Больше видеть его не хочу; и к тому не терплю я,
Чтоб которая из нимф слово спустила
Иль на него чтоб и невозбранно коя смотрела.
 
   Чувствуете ли, ваше превосходительство, какую красоту причиняет слово прочь, четырежды повторённое. Это по-нашему называется: фигура усугубления.
   «Дух-мучитель!» – подумал Волынский, истерзанный самолюбием сочинителя, и сказал вслух:
   – Хорошего понемногу, Василий Кириллович! Дайте мне отдохнуть от красоты одного образцового места, великий муж!
   – Ага, ваше превосходительство, вы истинный меценат, вы постигли меня, вы отдаёте мне справедливость. Но я поведаю вам анекдотец, как могут ошибаться и великие люди. Теперь, не краснея, смею предъявить его во услышание мира, ибо я на предмет своей знаменитости успокоен. Пускай букашки, цепляясь за былинки, топорщатся на Парнасус; пусть рыбачишка холмогорский в немецкой земле пищит и верещит на сопелке свою одишку на взятие Хотина, которую несмысленные ценители выхваляют до небес: моя труба зычит во все концы мира и заглушает её; песенка потонет в 22 205 стихах моей пиимы! 22 205 вернейшим счётом!.. Не легко сказать; возьмись-ка кто написать!.. Сколько ни обгложут из них мои зоилы, сиречь завистники, всё останется мне их довольно для существования в потомстве.

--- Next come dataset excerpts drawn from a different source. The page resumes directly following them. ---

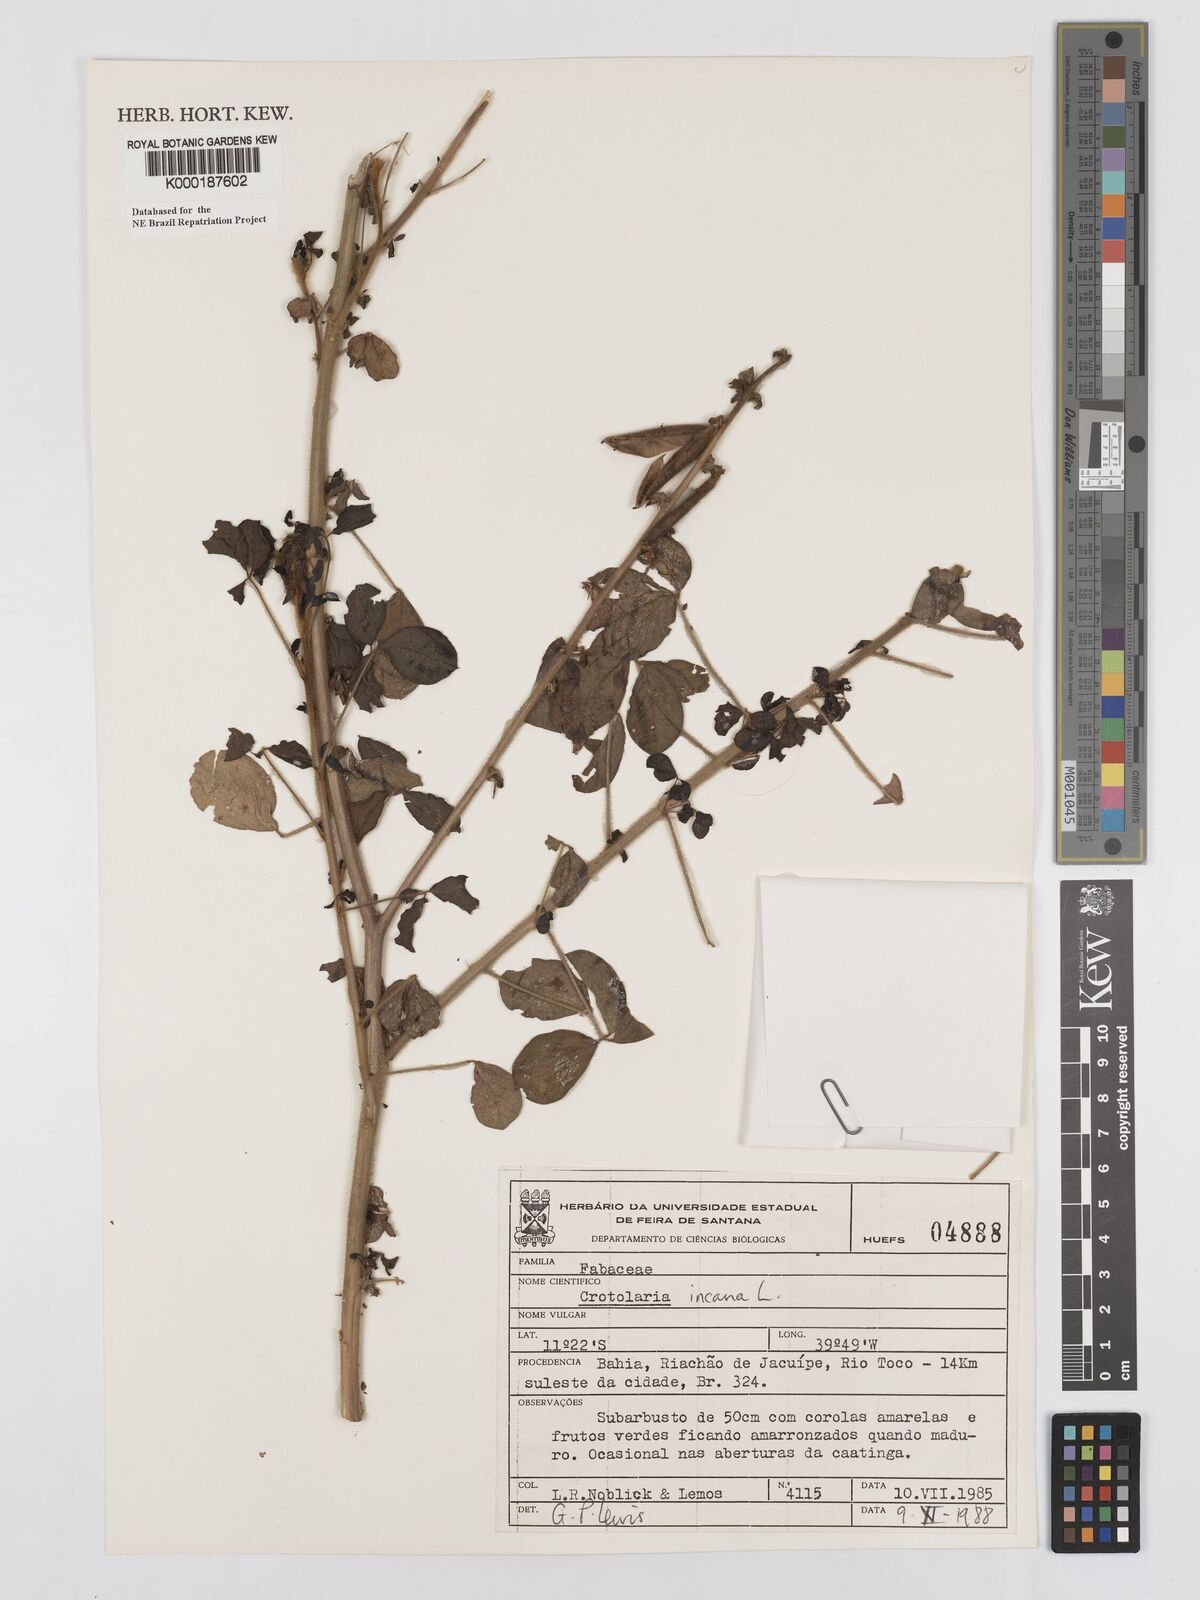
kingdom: Plantae
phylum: Tracheophyta
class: Magnoliopsida
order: Fabales
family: Fabaceae
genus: Crotalaria
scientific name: Crotalaria incana
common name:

   – Скорей к повествованию, Василий Кириллович, и потом жаждущему хоть каплю воды: одно слово о княжне. Когда ты скажешь мне его, я велю принесть подарочек…

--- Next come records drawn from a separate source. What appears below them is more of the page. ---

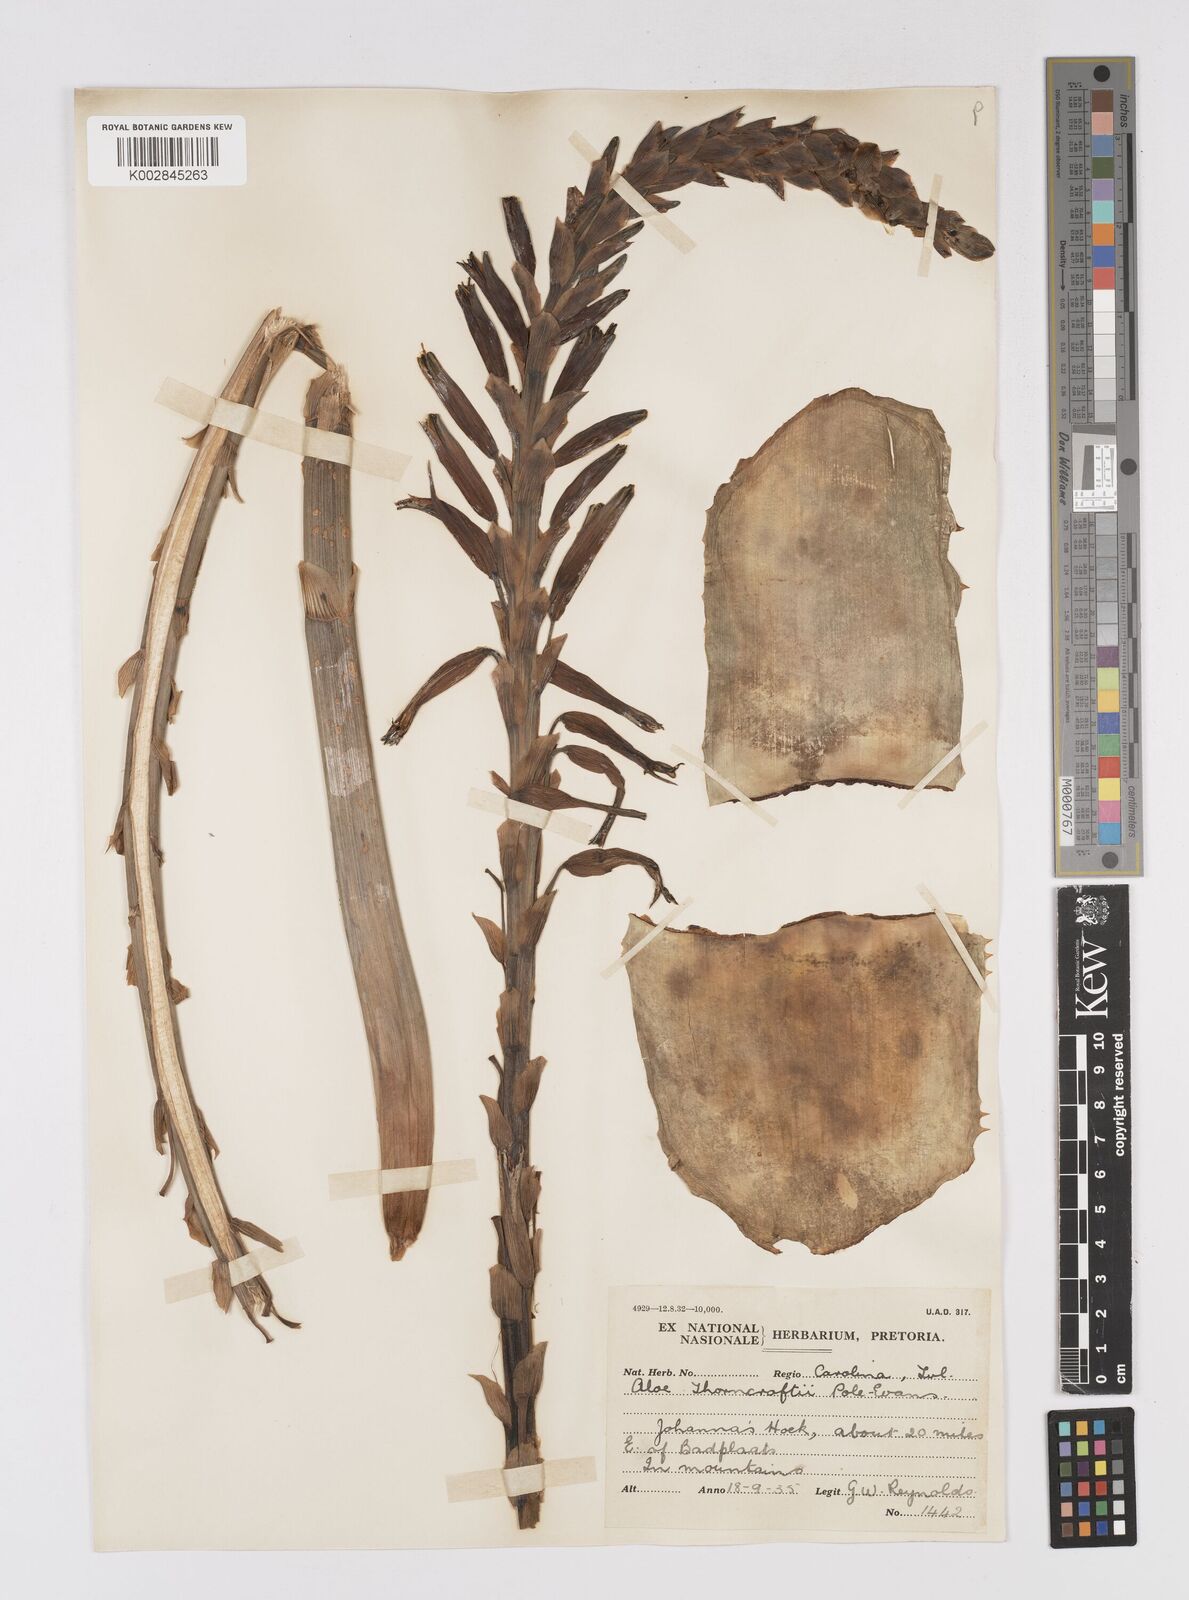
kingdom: Plantae
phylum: Tracheophyta
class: Liliopsida
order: Asparagales
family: Asphodelaceae
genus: Aloe
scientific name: Aloe thorncroftii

   Глаза будущего профессора элоквенции заблистали огнём. Он рассыпался в благодарности, окрилился и повествовал:
   – Итак, я поведаю вашему превосходительству вкратце анекдотец о себе и Петре Великом. Извольте ведать, что я обучался элементам наук и древних языков в архангельской школе. Уже в летах младых я обещал в себе изобильные надежды. Единожды, когда соблаговолил посетить наш вертоград блаженные и вечно достойные памяти государь Пётр Первый, профессор подвёл меня к его императорскому величеству, яко вельми прилежного и даровитого студента по всем ветвиям наук, особенно в риторике и пиитике. Еле четырнадцатилетний паренище, я выучил наизусть главу об изобретениисо всеми цитатами и эпиграфами, как «Помилуй мя, Боже», и сочинил стихословный акростих: «Како подобает чествовати богов земных?» Сей акростих был поднесён его императорскому величеству, и он, воззрев на него, соблаговолил изречь: «Лучше б написал он мне о рыбной ловле здешнего края!»Ге, ге, ге, о рыбной ловле: заметьте, ваше превосходительство! Осмелюсь присовокупить, впрочем не утруждая вашего драгоценного внимания: Пётр Алексеевич хотя и был государь премудрый, но в риторических извитиях не обращался, греческого и латинского языков не любил. Сожалительно весьма; чего бы он с познанием их не сотворил! Но обращаюсь к сущему повествованию. Потом всемилостивейший государь, блаженные и вечно достойные памяти, соблаговолил подойти ко мне, выведенному из ряду прочих школьников, поднял державною дланью волосы на голове моей и, взглянув пристально мне в очи, а скиптроносною ударив по челу моему, произнёс: «О! этот малой труженик: он мастером никогда не будет». И я дерзаю днесь изрещи: Пётр был государь великий; но во мне-то и ошибся!Приникни ныне, о тень божественная, на мою «Телемахиду», на Ролленя дважды в двадцати четырёх томах и сознайся пред ними в своей опрометчивости.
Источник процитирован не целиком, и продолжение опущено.